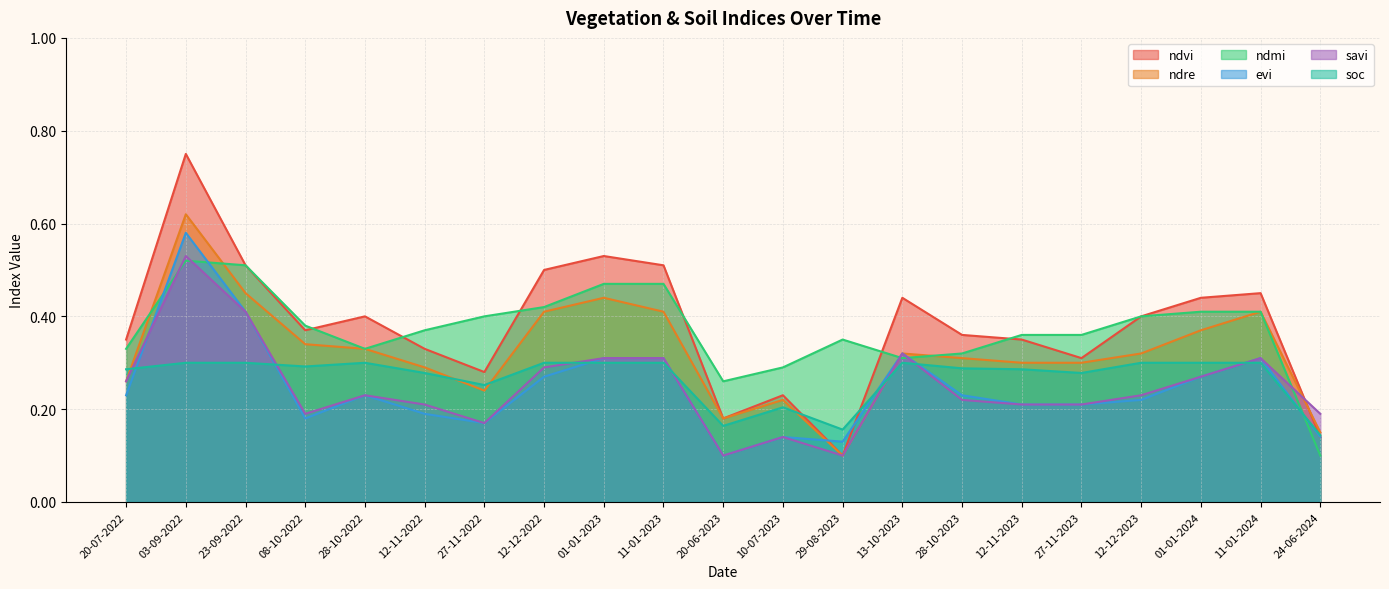

In soc, how many points are higher than both neighbors (excluding endpoints)?

3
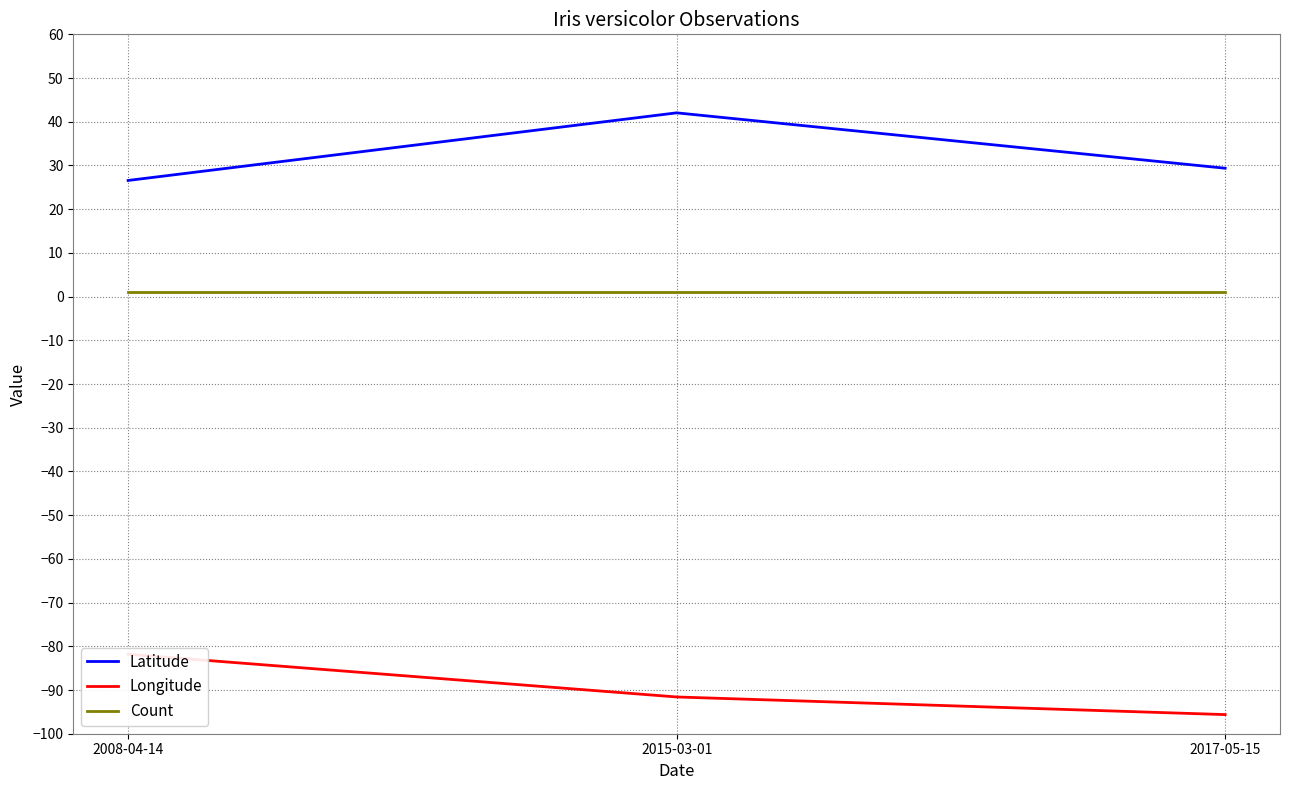

Which series has the largest range (max minus min)?

Latitude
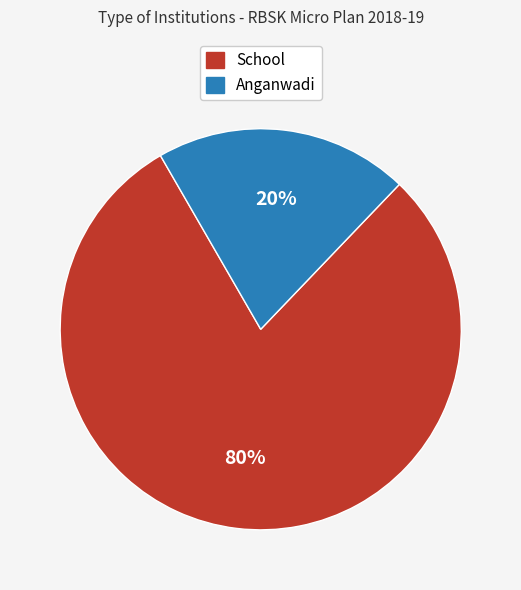

What percentage is the School slice, to the nearest percent?

80%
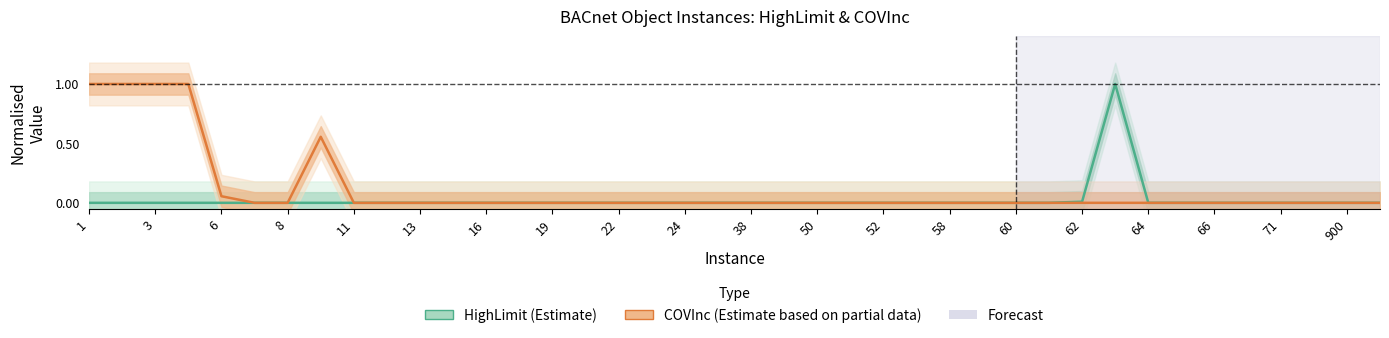

At 1, list the series in order from largest to smallest.

COVInc (Estimate based on partial data), HighLimit (Estimate)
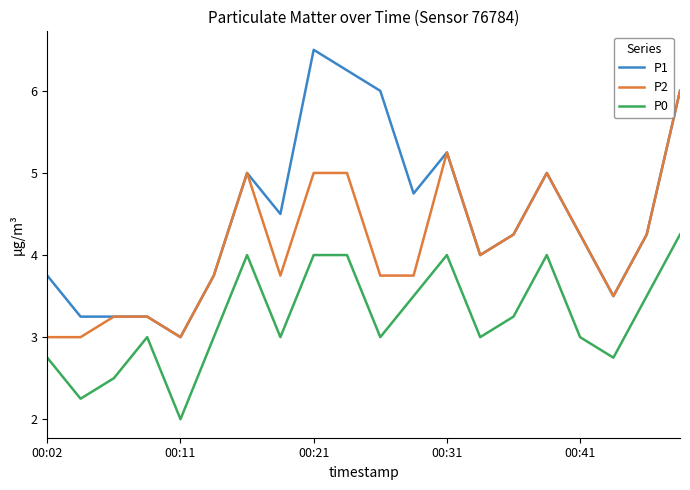

List the series in order of their peak value, highest first.

P1, P2, P0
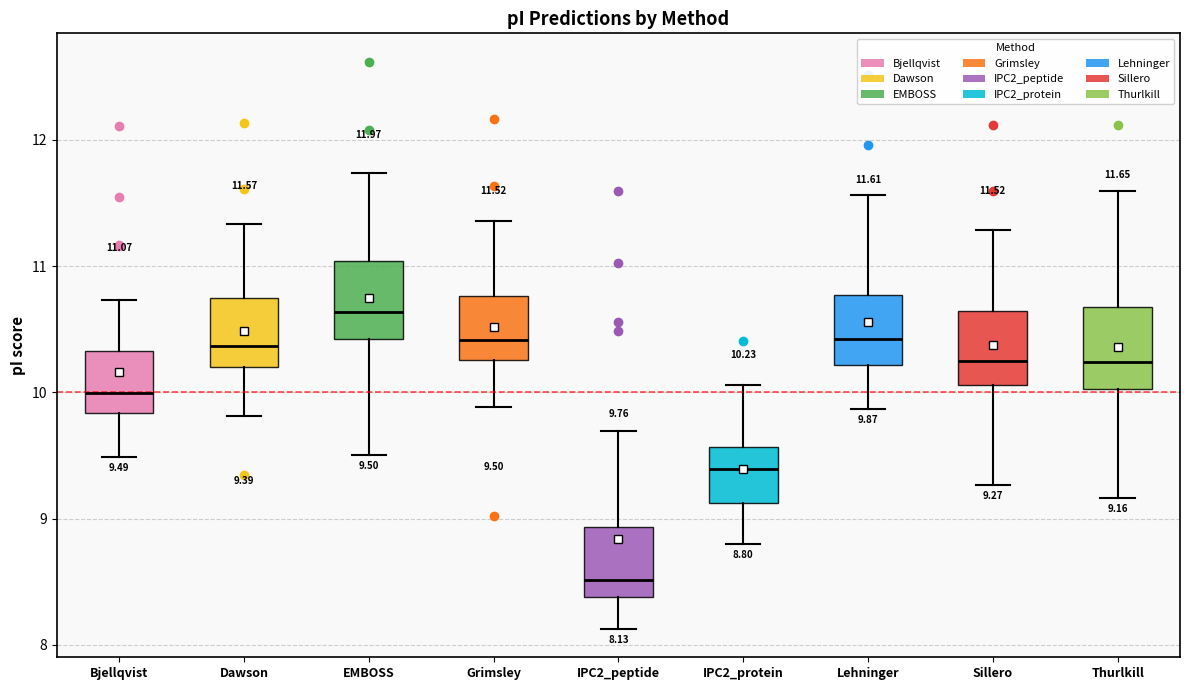

Which box has the highest median line?

EMBOSS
----
• [Instructions to follow]: Rewrite all the entries above, changing "series" to "data set" wherever it occurs and keeping everything else the same. Omit the pictures.

• [Your response]:
In soc, how many points are higher than both neighbors (excluding endpoints)?

3

Which data set has the largest range (max minus min)?

Latitude

What percentage is the School slice, to the nearest percent?

80%

At 1, list the data set in order from largest to smallest.

COVInc (Estimate based on partial data), HighLimit (Estimate)

List the data set in order of their peak value, highest first.

P1, P2, P0

Which box has the highest median line?

EMBOSS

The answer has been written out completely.